The ethical demand found in the photograph "Fun for less"

"Fun for less" (click on the photo to enlarge it)
Earlier today I posted three pictures I took this morning in Cambridge. The third of them, "Fun for less", has remained with me all day and, even though I'm on sabbatical leave until September, I found myself beginning to write something akin to a Sunday address. But the truth is that I am way too tired to shape it sufficiently well to present it here. However, what I can do, alongside the provocative photo, is offer you the provocative "readings" that the picture prompted me to consider.

The first was a short extract from a book called "The Ethical Demand" (Notre Dame and London, University of Notre Dame Press 1997, p. 15) by the Danish philosopher and theologian, Knud Ejler Løgstrup (1905-1981) :

"A person never has something to do with another person without also having some degree of control over him or her.

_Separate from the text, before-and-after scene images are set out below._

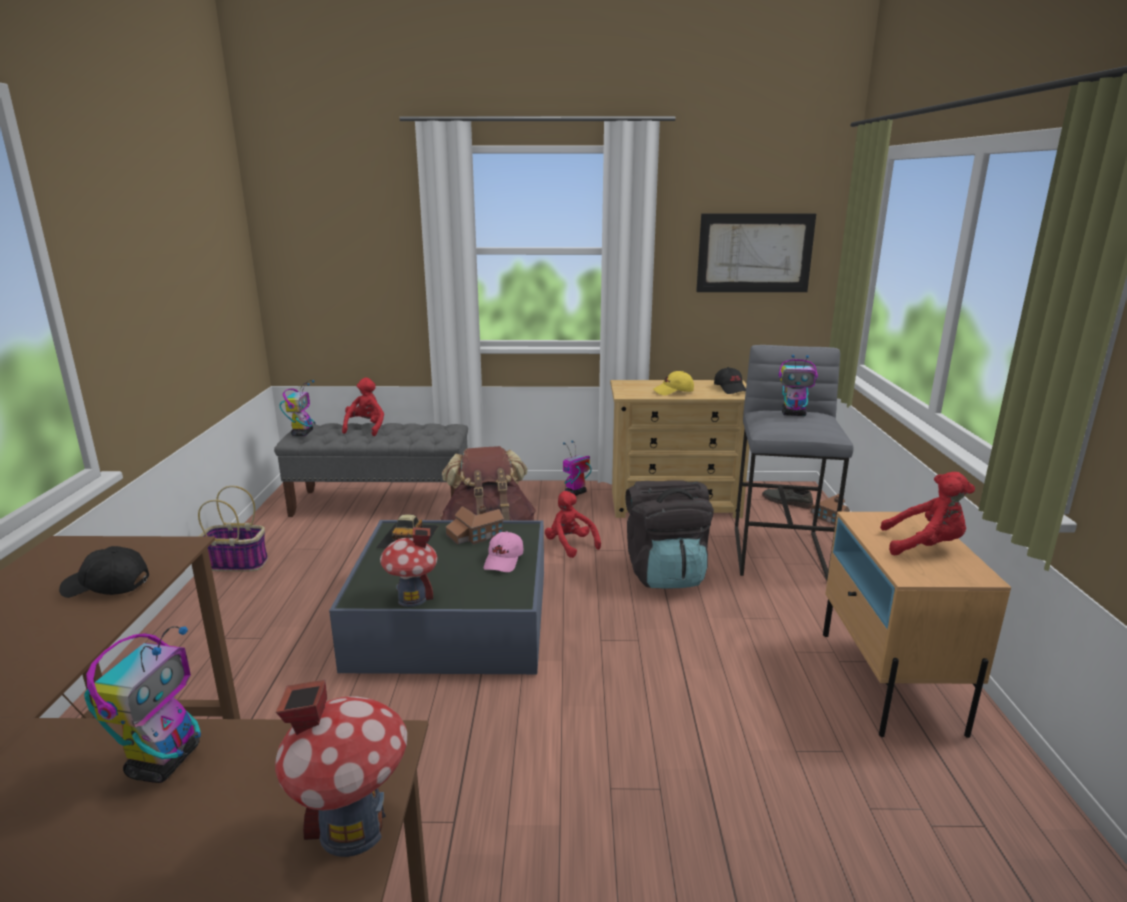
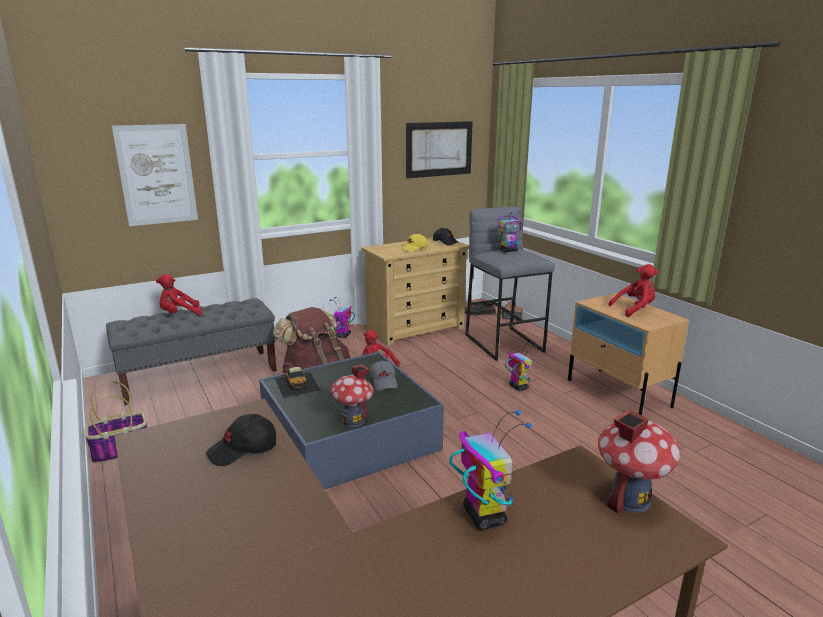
camera: 30 degrees left, 0 degrees up
(302, 433) = (126, 328): toy robot -> toy robot (518, 387)
(366, 428) = (179, 314): red plush toy -> red plush toy turned 90 degrees counterclockwise
(369, 265) = (157, 175): none -> picture
(474, 535) = (343, 372): toy house -> none
(504, 561) = (384, 382): pink cap -> grey cap
(665, 573) = (454, 371): black backpack -> none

It may be a very small matter, involving only a passing mood, a dampening or quickening of spirit, a deepening or removal of some dislike. But it may also be a matter of tremendous scope, such as can determine if the life of the other flourishes or not."

The second "reading" was in two parts. The first was a straightforward translation of Matthew 25: 39-43. The second was this same passage as radically re-presented to our own age by a close friend of mine (and fellow "Winstanleyite"), Graham Driver, whose intelligent passion and commitment to democracy, peace and justice remains an inspiration to me.   


And when was it that we saw you sick or in prison and visited you?” And the king will answer them, “Truly I tell you, just as you did it to one of the least of these who are members of my family, you did it to me.” Then he will say to those at his left hand, “You that are accursed, depart from me into the eternal fire prepared for the devil and his angels; for I was hungry and you gave me no food, I was thirsty and you gave me nothing to drink, I was a stranger and you did not welcome me, naked and you did not give me clothing, sick and in prison and you did not visit me.”  

Matthew 25: 39-43 (as recast by Graham Driver):

‘When did we see you sick or in prison and go to visit you?’ The King will reply, ‘I tell you the truth, whatever you did for one of the least of these brothers of mine, you did for me.’ Then he will say to those on his left, ‘Depart from me, you who are cursed, into the eternal fire prepared for the devil and his angels. For I was hungry and you advised me to join those other shirkers and scroungers in the foodbank queue, I was thirsty even while your utilities portfolio yielded lucrative dividends, I was a stranger and you said that my presence was the reason that your economy was in peril, I needed clothes and you sought to sell me branded garments made in the sweatshops of the global South, I was sick and you pronounced that treatments were no longer affordable, in prison just as you profited from the market penetration of the criminal justice system.’